Challenge 725 Response:
Bewildering Stories discusses
Cricket on the Road
“God Has One, Too,” part 2, appears in issue 725.
From Challenge 725:
- Does Cricket know first-hand that Aunt Lucy and Uncle Sulo plan to get rid of Smidge? Does she know why they plan to?
- What are Cricket’s aunt and uncle doing while Cricket is on the run? Does Cricket expect anyone to come searching for her?
- For what audience does the story seem to be intended? What lessons might a teenage reader take from it if she wants to run away from home?
[Review Editor #1] I assume this is intended for the young-adult market. Teen-age girl runs away from home to save her dog. The aunt and uncle must be awfully poor if they have to kill a dog to economize. In the real world, chances are this girl wouldn’t get too far before she became a victim of some predator in one form or another.
[Review Editor #2] There are too many screwballs driving along just watching for a female adolescent on foot.
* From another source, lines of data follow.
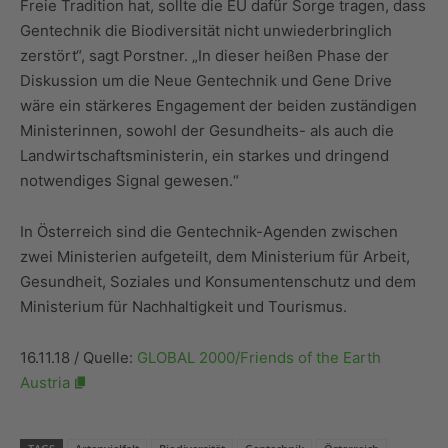
Freie Tradition hat, sollte die EU dafür Sorge tragen, dass
Gentechnik die Biodiversität nicht unwiederbringlich
zerstört“, sagt Porstner. „In dieser heißen Phase der
Diskussion um die Neue Gentechnik und Gene Drive
wäre ein stärkeres Engagement der beiden zuständigen
Ministerinnen, sowohl der Gesundheits- als auch die
Landwirtschaftsministerin, ein starkes und dringend
notwendiges Signal gewesen.“
In Österreich sind die Gentechnik-Agenden zwischen
zwei Ministerien aufgeteilt, dem Ministerium für Arbeit,
Gesundheit, Soziales und Konsumentenschutz und dem
Ministerium für Nachhaltigkeit und Tourismus.
16.11.18 / Quelle:
GLOBAL 2000/Friends of the Earth
Austria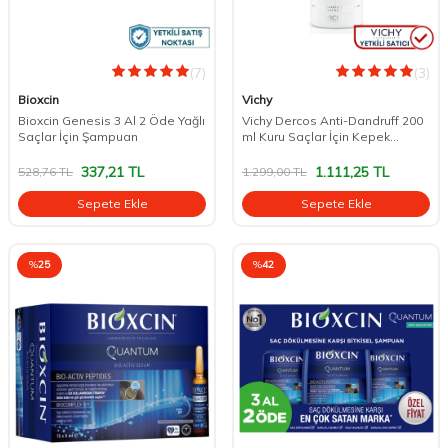
(7)
(3)
Bioxcin
Vichy
Bioxcin Genesis 3 Al 2 Öde Yağlı
Vichy Dercos Anti-Dandruff 200
Saçlar İçin Şampuan
ml Kuru Saçlar İçin Kepek
Şampuanı
337,21
TL
1.111,25
TL
528,76
TL
1.299,00
TL
Sepete Ekle
Sepete Ekle
%
25
%
42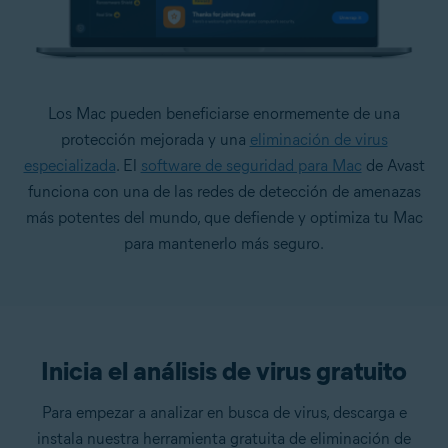
Los Mac pueden beneficiarse enormemente de una
protección mejorada y una
eliminación de virus
especializada
. El
software de seguridad para Mac
de Avast
funciona con una de las redes de detección de amenazas
más potentes del mundo, que defiende y optimiza tu Mac
para mantenerlo más seguro.
Inicia el análisis de virus gratuito
Para empezar a analizar en busca de virus, descarga e
instala nuestra herramienta gratuita de eliminación de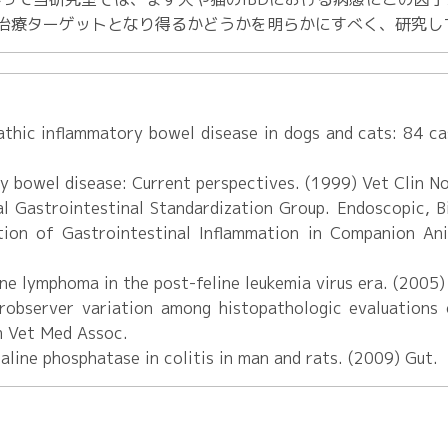
や治療ターゲットとなり得るかどうかを明らかにすべく、研究し
pathic inflammatory bowel disease in dogs and cats: 84 c
y bowel disease: Current perspectives. (1999) Vet Clin N
l Gastrointestinal Standardization Group. Endoscopic, B
tion of Gastrointestinal Inflammation in Companion Ani
ine lymphoma in the post-feline leukemia virus era. (2005)
erobserver variation among histopathologic evaluations 
m Vet Med Assoc.
lkaline phosphatase in colitis in man and rats. (2009) Gut.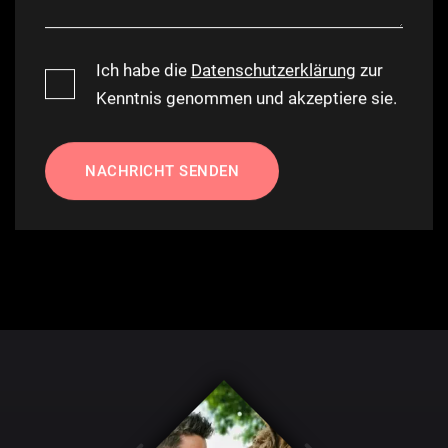
Ich habe die
Datenschutzerklärung
zur
Kenntnis genommen und akzeptiere sie.
NACHRICHT SENDEN
Alternative: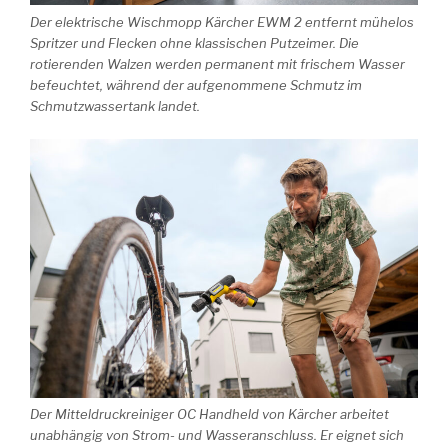
Der elektrische Wischmopp Kärcher EWM 2 entfernt mühelos
Spritzer und Flecken ohne klassischen Putzeimer. Die
rotierenden Walzen werden permanent mit frischem Wasser
befeuchtet, während der aufgenommene Schmutz im
Schmutzwassertank landet.
Der Mitteldruckreiniger OC Handheld von Kärcher arbeitet
unabhängig von Strom- und Wasseranschluss. Er eignet sich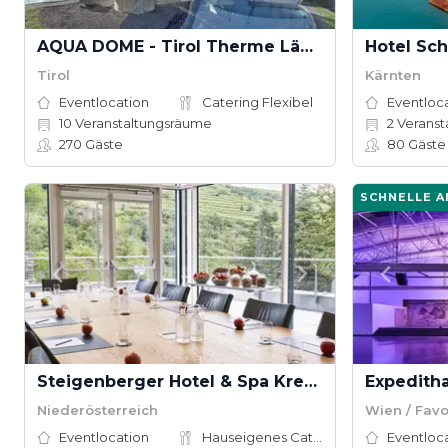
AQUA DOME - Tirol Therme Längenfeld
Hotel Sch
Tirol
Kärnten
Eventlocation
Catering Flexibel
Eventloc
10
Veranstaltungsräume
2
Veranst
270
Gäste
80
Gäste
SCHNELLE 
Steigenberger Hotel & Spa Krems
Expeditha
Niederösterreich
Wien / Favo
Eventlocation
Hauseigenes Catering
Eventloc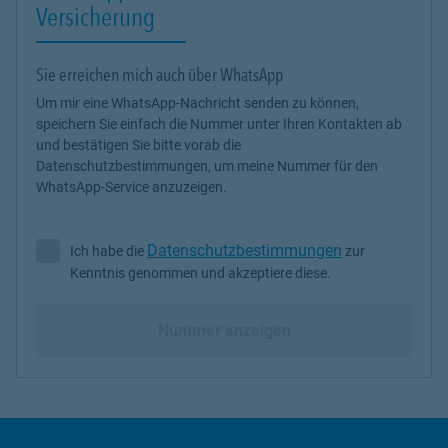
Versicherung
Sie erreichen mich auch über WhatsApp
Um mir eine WhatsApp-Nachricht senden zu können,
speichern Sie einfach die Nummer unter Ihren Kontakten ab
und bestätigen Sie bitte vorab die
Datenschutzbestimmungen, um meine Nummer für den
WhatsApp-Service anzuzeigen.
Datenschutzbestimmungen
Ich habe die
zur
Ich habe die Datenschutzbestimmungen zur Kenntnis genommen 
Kenntnis genommen und akzeptiere diese.
Nummer anzeigen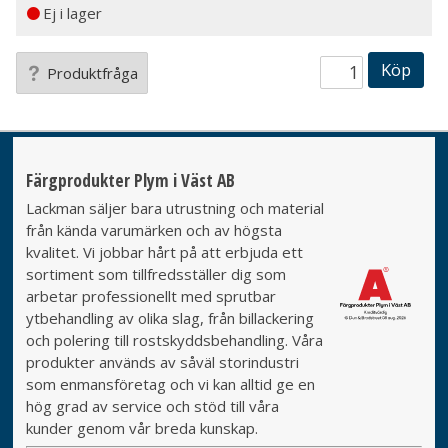
Ej i lager
Köp
Produktfråga
Färgprodukter Plym i Väst AB
Lackman säljer bara utrustning och material
från kända varumärken och av högsta
kvalitet. Vi jobbar hårt på att erbjuda ett
sortiment som tillfredsställer dig som
arbetar professionellt med sprutbar
ytbehandling av olika slag, från billackering
och polering till rostskyddsbehandling. Våra
produkter används av såväl storindustri
som enmansföretag och vi kan alltid ge en
hög grad av service och stöd till våra
kunder genom vår breda kunskap.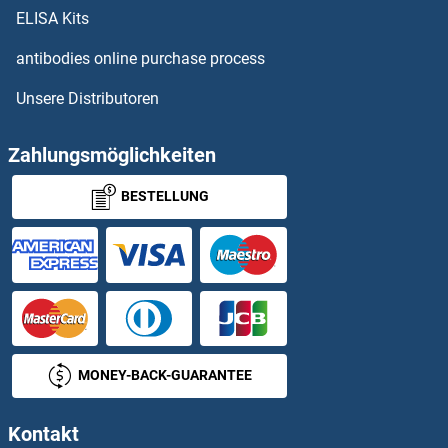
OR52N4 Antikörper
ELISA Kits
OR52N5 Antikörper
antibodies online purchase process
Unsere Distributoren
OR52R1 Antikörper
OR52W1 Antikörper
Zahlungsmöglichkeiten
BESTELLUNG
OR56A1 Antikörper
OR56B1 Antikörper
OR56B4 Antikörper
OR5A1 Antikörper
MONEY-BACK-GUARANTEE
OR5A2 Antikörper
Kontakt
OR5AC2 Antikörper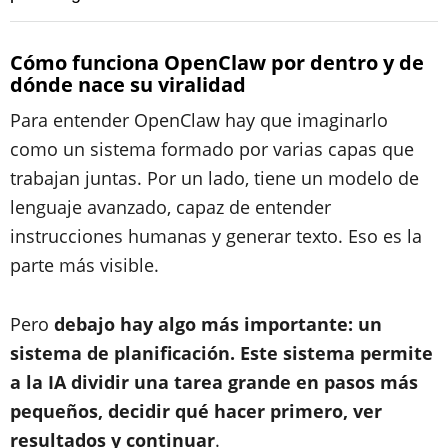
​Cómo funciona OpenClaw por dentro y de
dónde nace su viralidad
Para entender OpenClaw hay que imaginarlo
como un sistema formado por varias capas que
trabajan juntas. Por un lado, tiene un modelo de
lenguaje avanzado, capaz de entender
instrucciones humanas y generar texto. Eso es la
parte más visible.
Pero
debajo hay algo más importante: un
sistema de planificación. Este sistema permite
a la IA dividir una tarea grande en pasos más
pequeños, decidir qué hacer primero, ver
resultados y continuar
.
[Managing Editor] “God Has One, Too” is a very “interior” story with an exterior setting. Cricket talks only to Mr. Powers, and she leaps to a possibly false conclusion: she has no idea whether Mr. Powers is telling the truth; he might have misunderstood something he overheard. She promptly stiffs her aunt and uncle without even leaving a note.
Cricket makes plans very carefully and methodically. Her foresight clashes with her unaccountably impulsive flight. Readers may well wonder what Cricket’s backstory and motivation are.
On the road, Cricket is a case of reverse invisibility. She and Smidge are all there is until she meets Aunt Vera. On the way, Cricket doesn’t even see anybody else; she only overhears the people at the church. No cops are out looking for her, and nobody passes by on the road. Are Cricket and Smidge hiking through a rural wilderness? Whatever, the world of other people all but vanishes as far as she’s concerned.
What can a potential teenage runaway take from this story? Our Review Editors are right: the lessons are dangerous ones.